O is for ‘on the ball’. As a teacher, Ruth has turned many students around. In her “master” classes at Macquarie, Ruth influenced research students in ways that they will remember. As a reviewer and an editor, Ruth has been a colleague who has shaped the fields of work and organization, management, organization studies and gender studies. But, Ruth is for ONLY RUTH who works and lives her values, strong feminist values that guide her scholarship, leadership and friendships in the field. When I think of Ruth, I think of trust, care, empathy, generosity, reciprocity, agency, kind, fun, etc. etc. etc. This is why we want to be around Professor Simpson.

Finally, N is for no more time. Ruth is a very special person with skills and sensibilities that many of us fall short of. Ruth’s lasting contribution on our field is made possible because of who she is. Ruth has demonstrated that the personal is political. Ruth has shown me how to listen as well as question, to have collective as well as individual agency. Ruth has supported me in many ways. Ruth – you and your work will be cherished.

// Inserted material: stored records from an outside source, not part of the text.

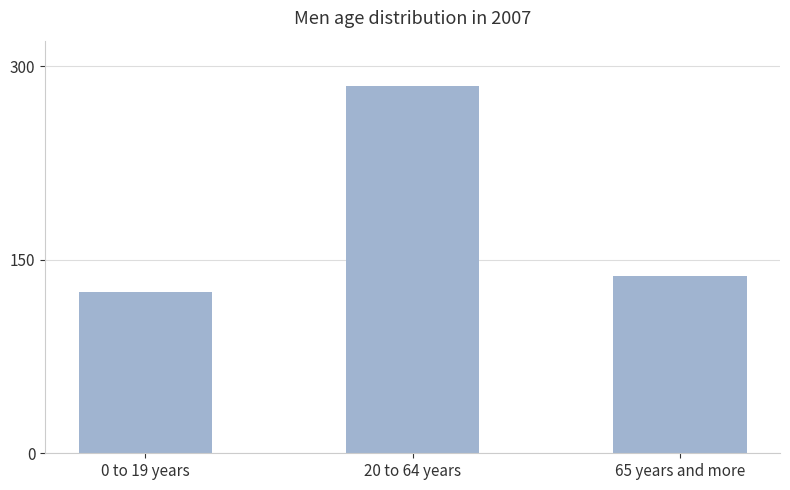

How many bars are there in total?

3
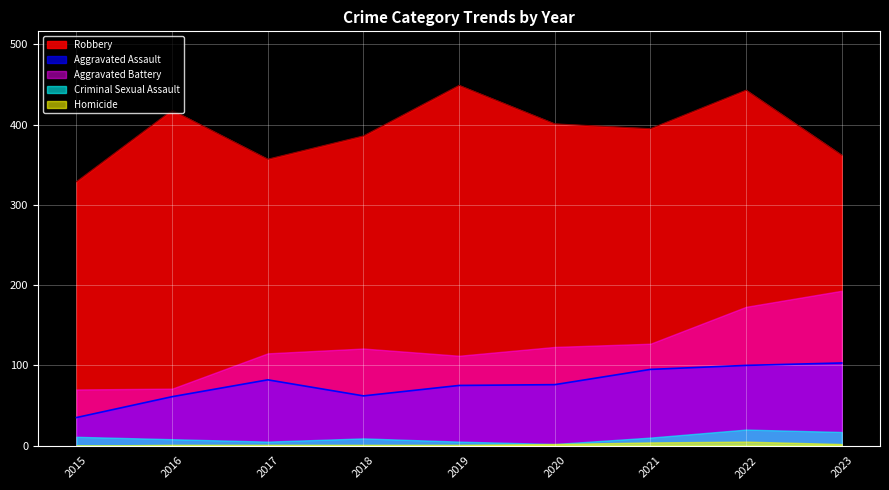

True or false: Homicide and Aggravated Battery intersect in this chart.

False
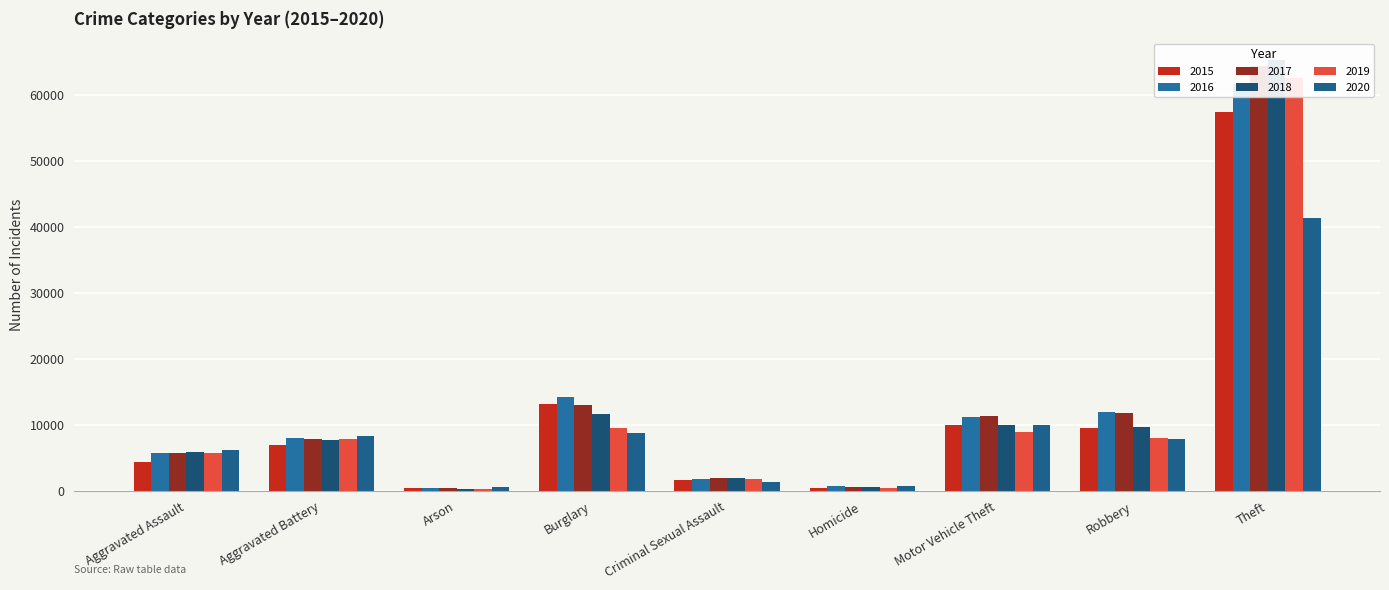

How many distinct data groups are displayed?

6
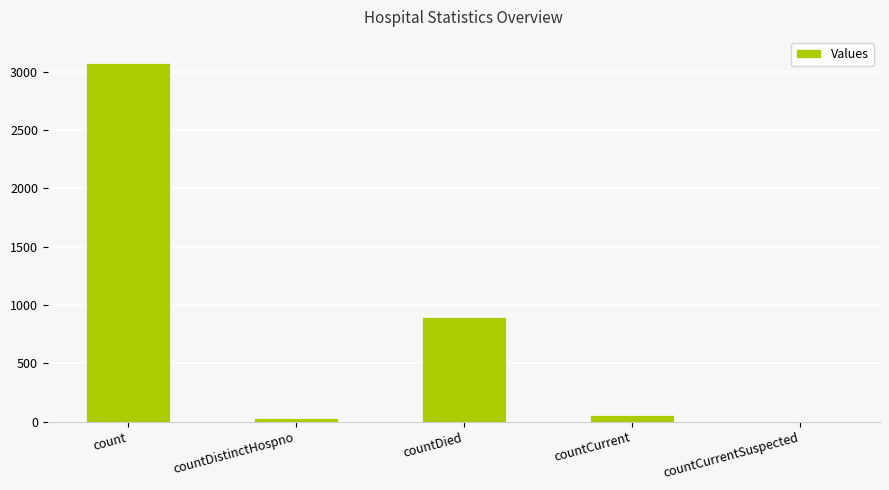

At which category does the chart reach its peak across all series?

count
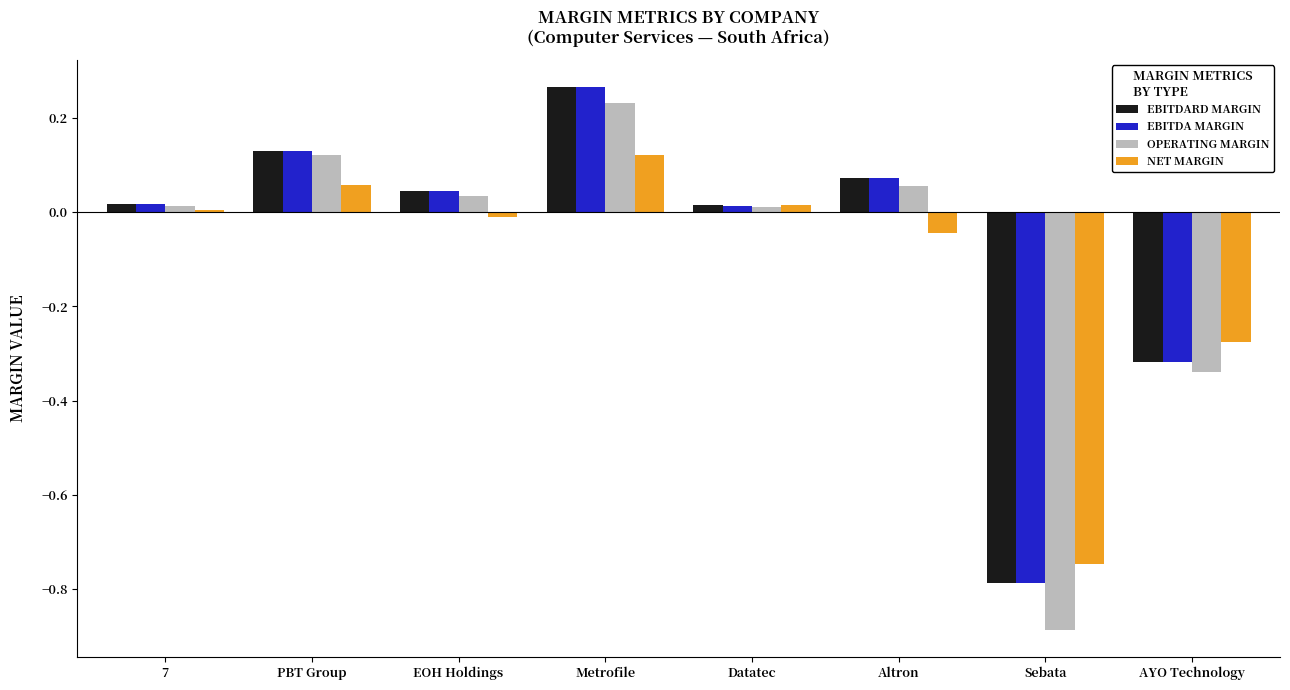

Is the value of NET MARGIN at Sebata greater than the value of EBITDARD MARGIN at Altron?

No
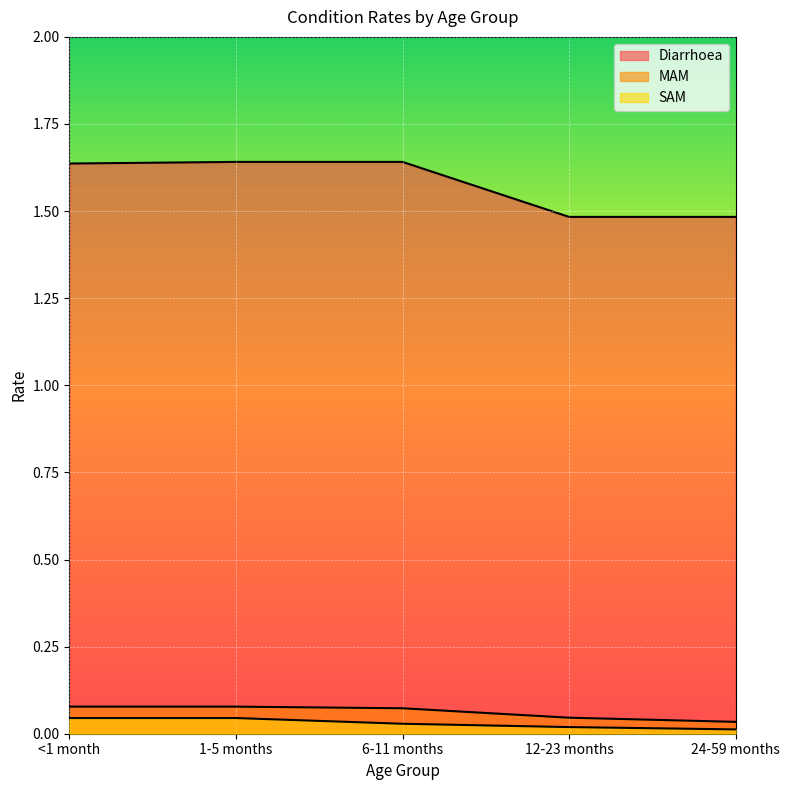

What is the label of the 4th point from the right?

1-5 months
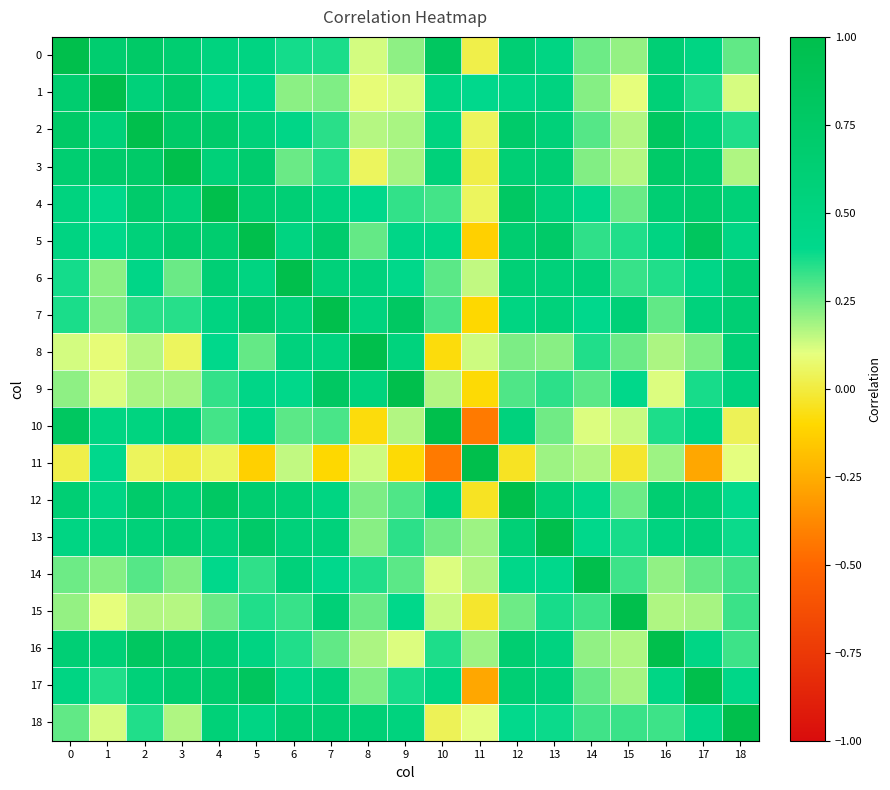

What is the total value across all series at 17?

8.9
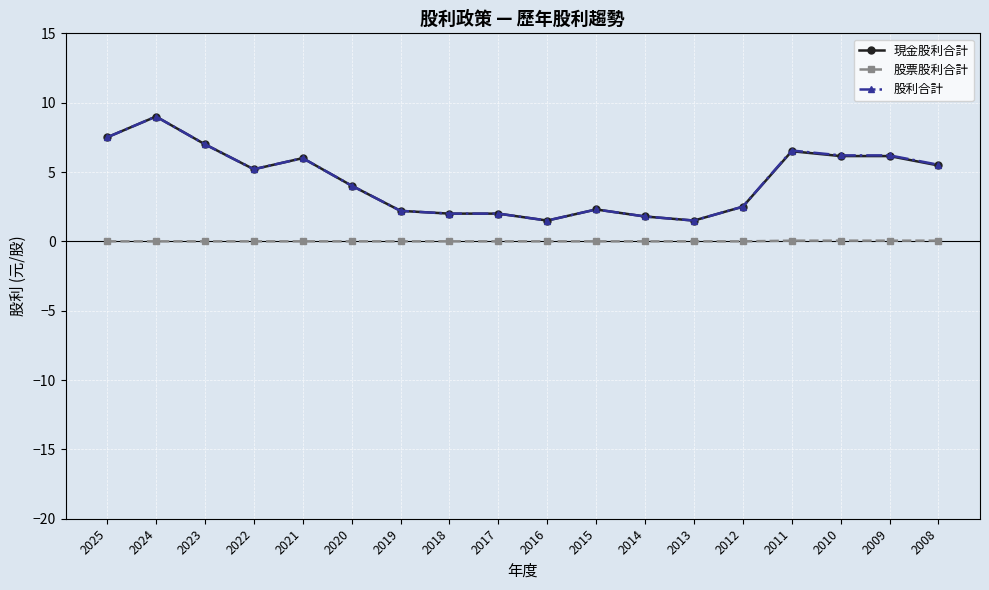

The 現金股利合計 series shows 1.3 at 2010. True or false?

False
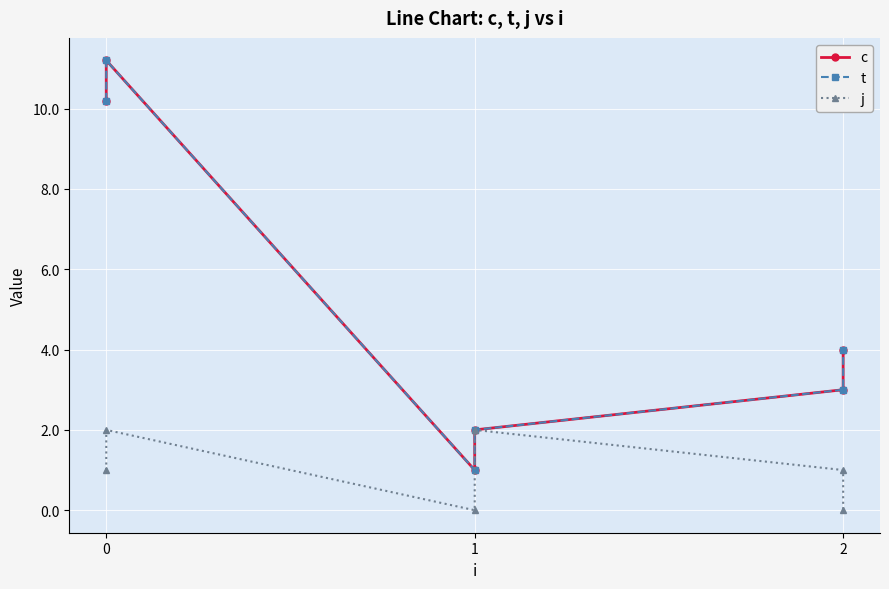

The t series shows 19.2 at 0. True or false?

False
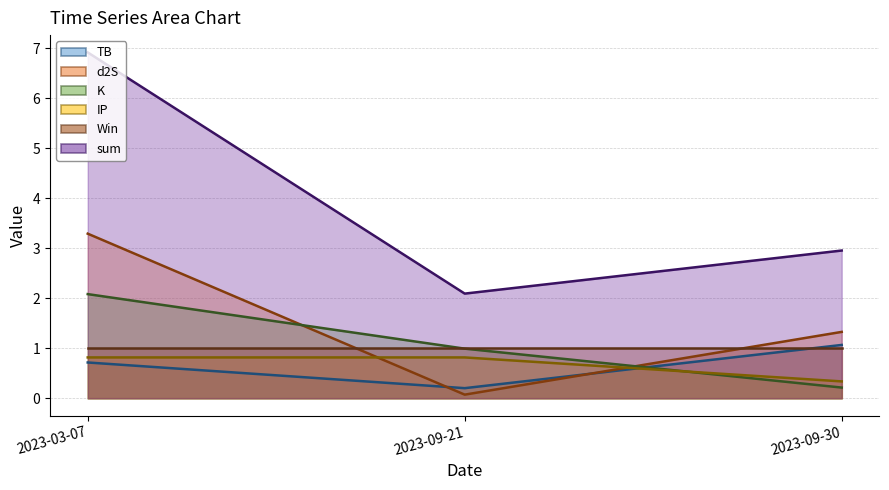

List the series in order of their peak value, highest first.

sum (line), d2S (line), K (line), TB (line), Win (line), IP (line)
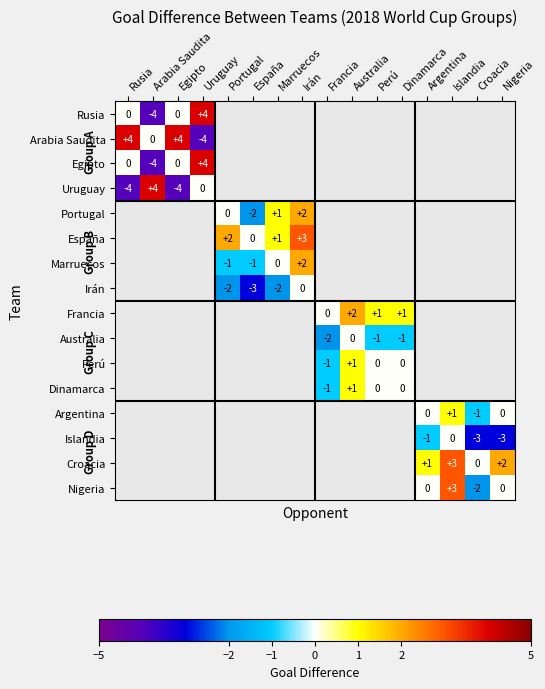

List the labels in order of Croacia value, smallest first.

Croacia, Rusia, Arabia Saudita, Egipto, Uruguay, Portugal, España, Marruecos, Irán, Francia, Australia, Perú, Dinamarca, Argentina, Nigeria, Islandia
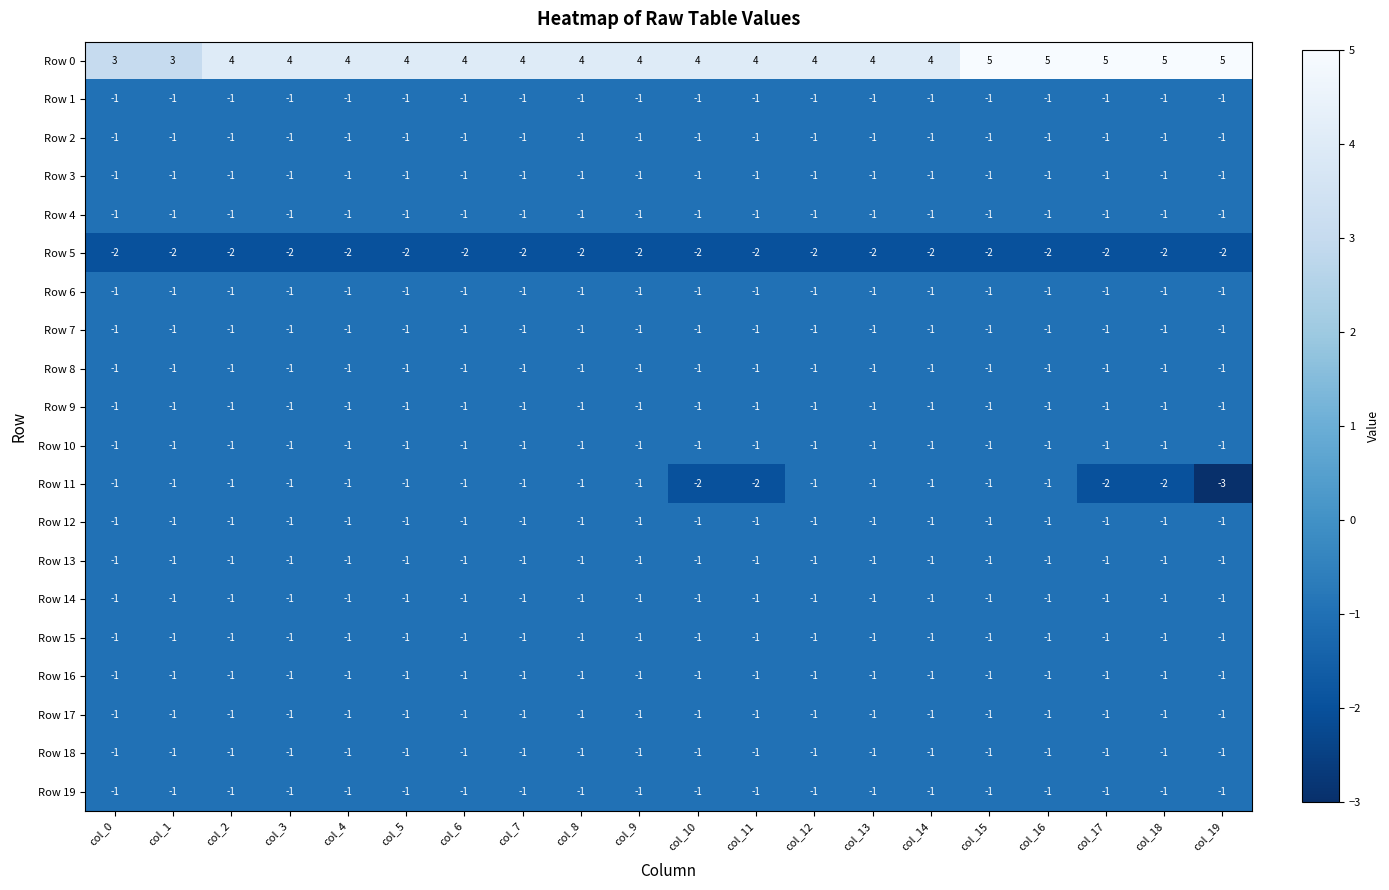

True or false: Row 5 has a value of -1 at col_2.

False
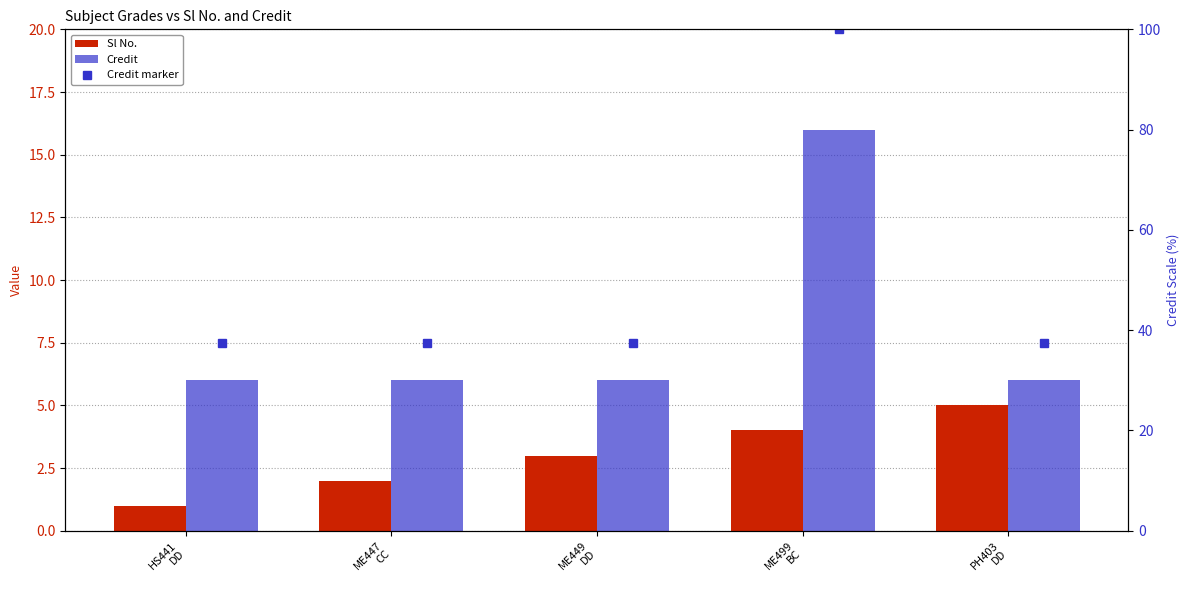

Is the value of Sl No. at ME449
DD greater than the value of Credit at ME499
BC?

No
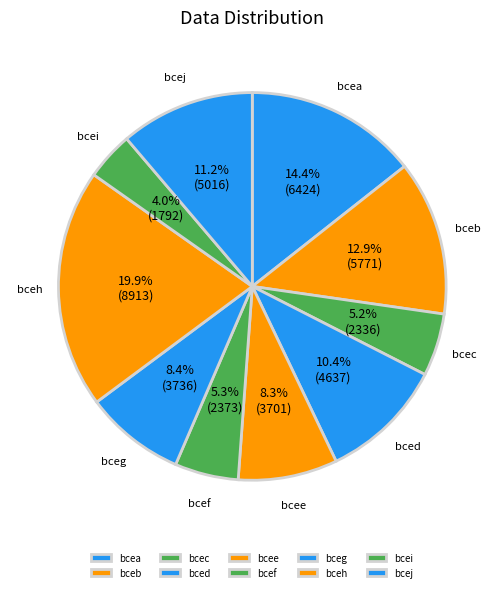

How many segments does this pie chart have?

10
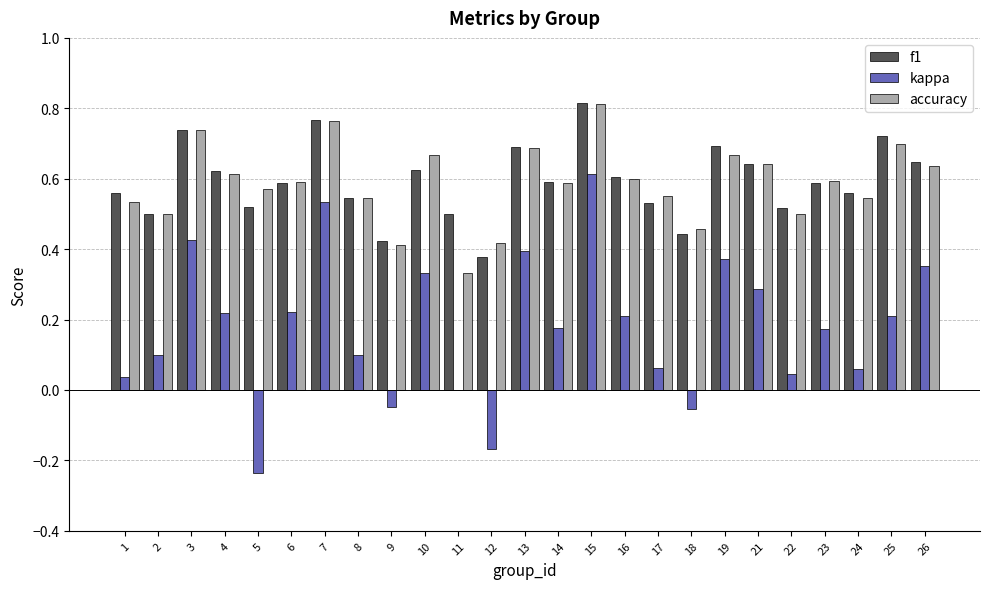

What is the sum of all kappa values?

4.4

Ruth leaves a mark that will remind me that it is essential for women to work differently together – and to live differently too.

In sum, we would like to thank the contributors to the special issue and BAM event in June 2014. Of course, we thank you Ruth for your friendship and sustained contributions to gender and management – you are an inspiration to us all.

References

Broadbridge, A. and Simpson, R. (2011), “25 Years on: reflecting on the past and looking to the future in gender and management research”, British Journal of Management, Vol. 22 No. 3, pp. 470-483.

Cloutier, C. (2015), “How I write: an inquiry into the writing practices of academics”, Journal of Management Inquiry, Vol. 25 No. 1, pp. 69-84.

Katz, J.S. and Martin, B.R. (1997), “What is research collaboration?”, Research Policy, Vol. 26 No. 1, pp. 1-18.

Simpson, R. (2006), “Masculinity and management education: feminizing the MBA”, Academy of Management Education & Learning, Vol. 5 No. 2, pp. 82-193.

Simpson, R. (2016), Publishing for Success: 4* Quality Papers, Writing workshop slides by Ruth Simpson, Brunel University.

Tracy, S. (2012), “The toxic and mythical combination of a deductive writing logic for inductive qualitative research”, Qualitative Communication Research, Vol. 1 No. 1, pp. 109-141.